Bernard regarda Lucas.
Puis Marcel.
« D’accord. »
Marcel hocha la tête.
« Bien. »
Lucas sourit.
Il pensa que l’histoire pouvait s’arrêter là.
Un emploi perdu.
Un nouveau travail.
Un responsable qui avait appris quelque chose.
Un vieil homme mystérieux qui retournait à sa vie.
Mais Marcel avait encore une dernière décision à prendre.
Une décision qui concernait les onze euros.
Parce qu’il n’avait jamais considéré cet argent comme un simple geste.
Et le lendemain matin, il allait annoncer un projet qui porterait l’idée de Lucas bien au-delà de cette petite station-service.
Bien au-delà de Lyon.
LES ONZE EUROS QUI ONT TOUT CHANGÉ
PARTIE 5 — LE PROJET DES ONZE EUROS
Le lendemain matin, Lucas trouva une enveloppe blanche posée sur son bureau de formation.

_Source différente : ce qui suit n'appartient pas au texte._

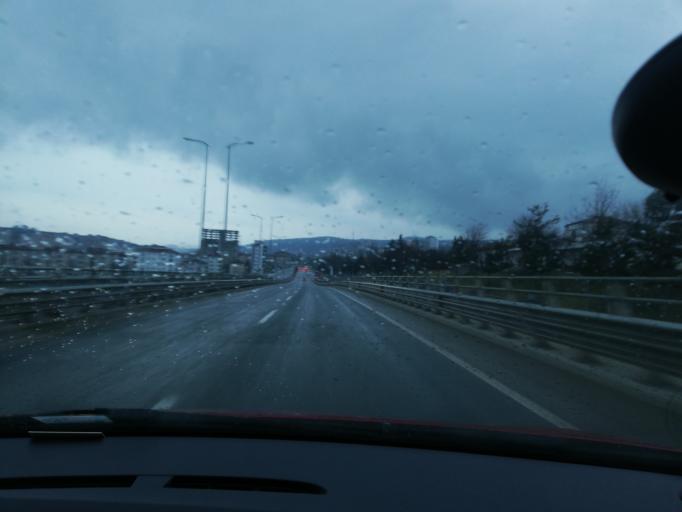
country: TR
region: Kastamonu
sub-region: Cide
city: Kastamonu
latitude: 41.4154
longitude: 33.7963
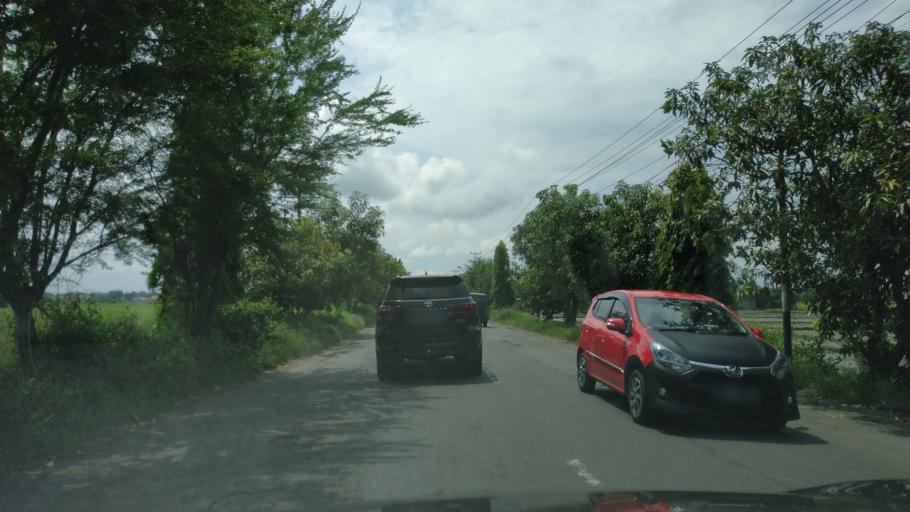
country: ID
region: Central Java
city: Adiwerna
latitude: -6.9182
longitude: 109.1264
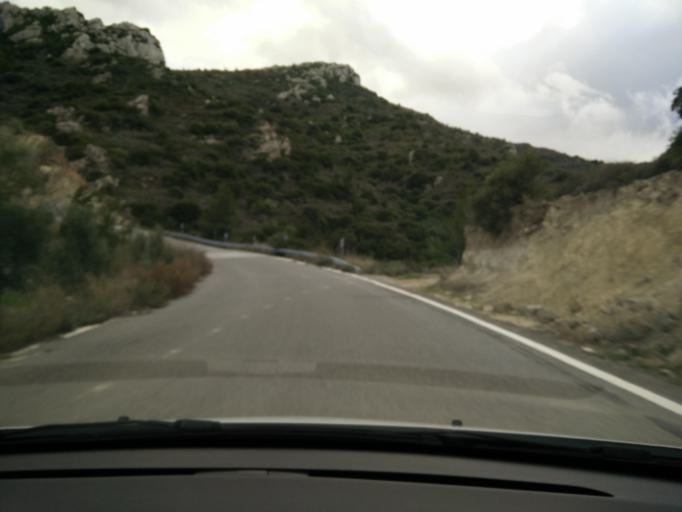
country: GR
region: Crete
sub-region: Nomos Lasithiou
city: Gra Liyia
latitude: 35.0917
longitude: 25.6915
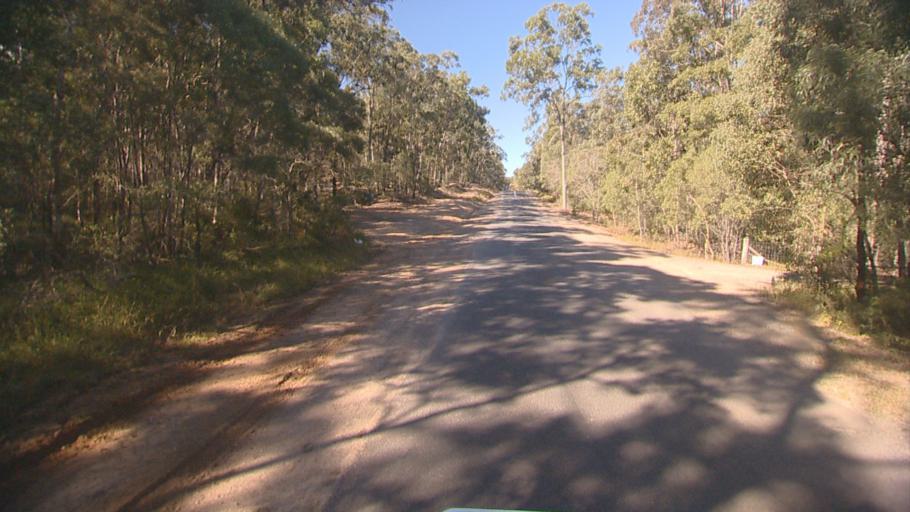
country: AU
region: Queensland
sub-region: Logan
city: Windaroo
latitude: -27.7531
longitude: 153.1499
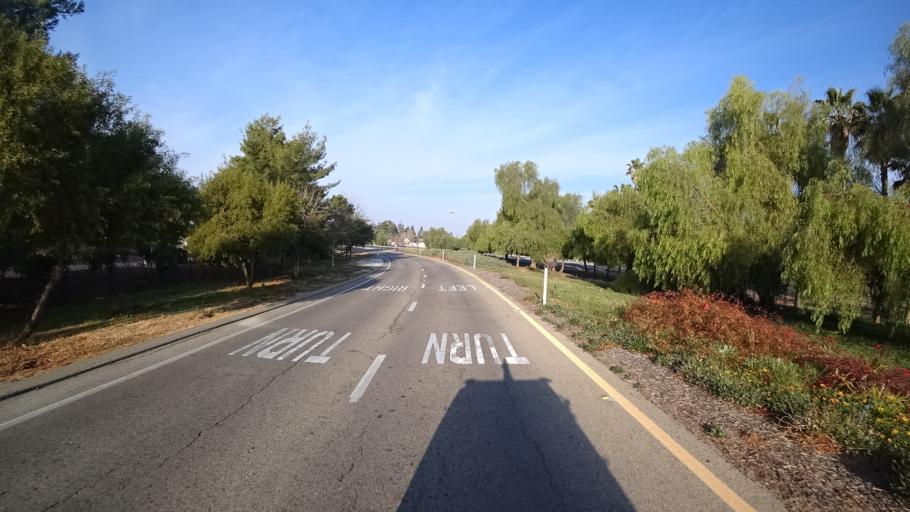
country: US
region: California
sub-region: Kern County
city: Bakersfield
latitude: 35.3955
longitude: -118.9513
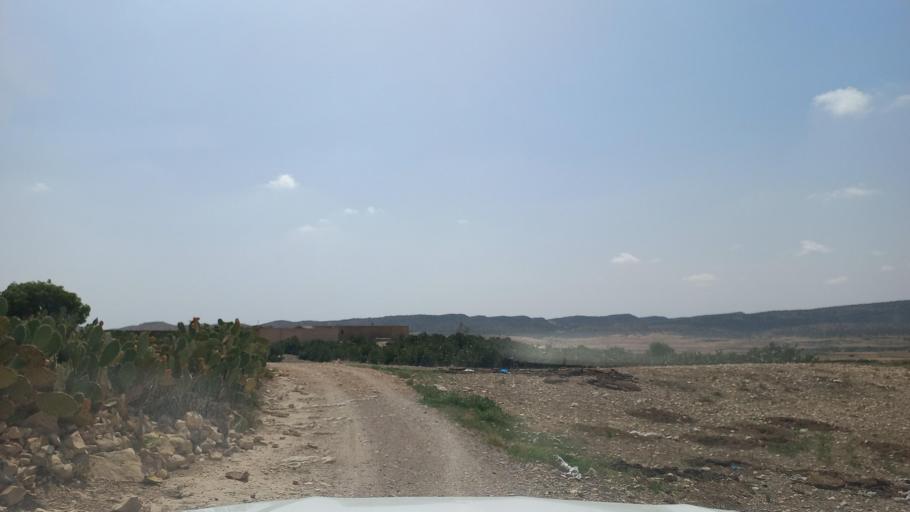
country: TN
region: Al Qasrayn
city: Sbiba
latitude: 35.4058
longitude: 8.9711
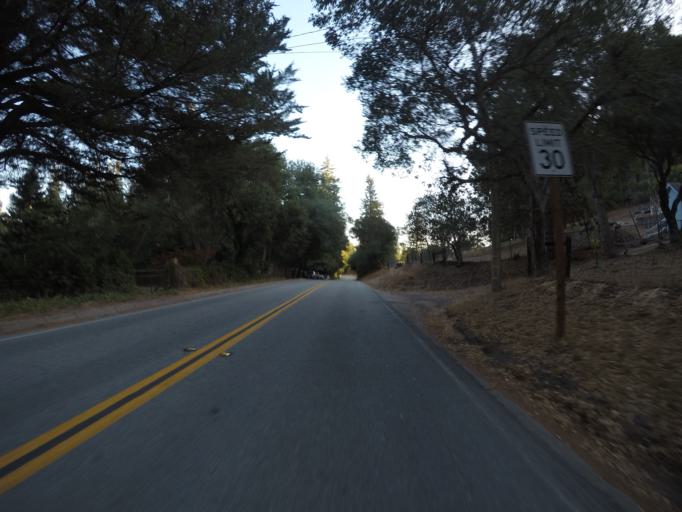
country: US
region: California
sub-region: Santa Cruz County
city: Pasatiempo
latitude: 37.0235
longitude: -122.0287
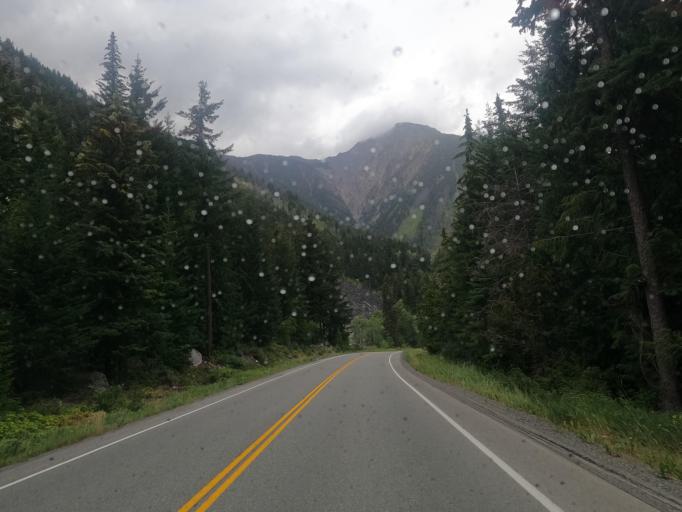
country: CA
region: British Columbia
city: Lillooet
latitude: 50.5262
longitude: -122.1611
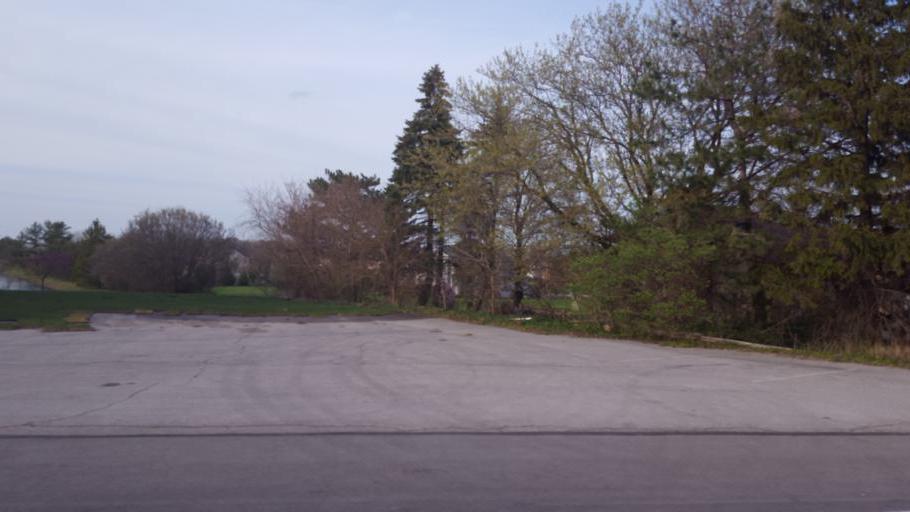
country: US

Son prénom était écrit dessus.
Pas imprimé.
Écrit à la main.
LUCAS.
Il regarda autour de lui.
Karim travaillait déjà sur un écran de maintenance.
Manon parlait au téléphone près de la fenêtre.
Personne ne semblait faire attention à lui.
Lucas prit l’enveloppe.
À l’intérieur, il n’y avait qu’une seule feuille.
Une invitation.
Réunion — 14 h 00
Salle Rhône
Présence souhaitée : Lucas Martin
Il fronça les sourcils.
« C’est quoi encore ? »
Karim leva les yeux.
« Mauvais signe. »
« Pourquoi ? »
« Quand une réunion a un nom de rivière, c’est toujours sérieux. »
Lucas sourit.
« Très rassurant. »
Karim désigna l’enveloppe.
« Marcel ? »
« Probablement. »
« Alors encore pire. »
Lucas rit.
Mais à quatorze heures moins cinq, en entrant dans la salle Rhône, il comprit que Karim plaisantait à moitié.
Autour de la table se trouvaient Marcel, Claire Dumont, Étienne Morel, Manon Lefèvre, Antoine Giraud et deux personnes qu’il ne connaissait pas.
Un homme d’une cinquantaine d’années se présenta.
« Philippe Garnier. Fondation Fournier. »
La femme à côté de lui ajouta :
« Sophie Laurent. Partenariats associatifs. »
Lucas regarda Marcel.
« J’ai fait quelque chose ? »
Marcel sourit.
« Oui. »
Lucas resta debout.
« Mauvais ? »
« Pas cette fois. »
Marcel lui montra une chaise.
Lucas s’assit.
Au centre de la table se trouvait une photographie.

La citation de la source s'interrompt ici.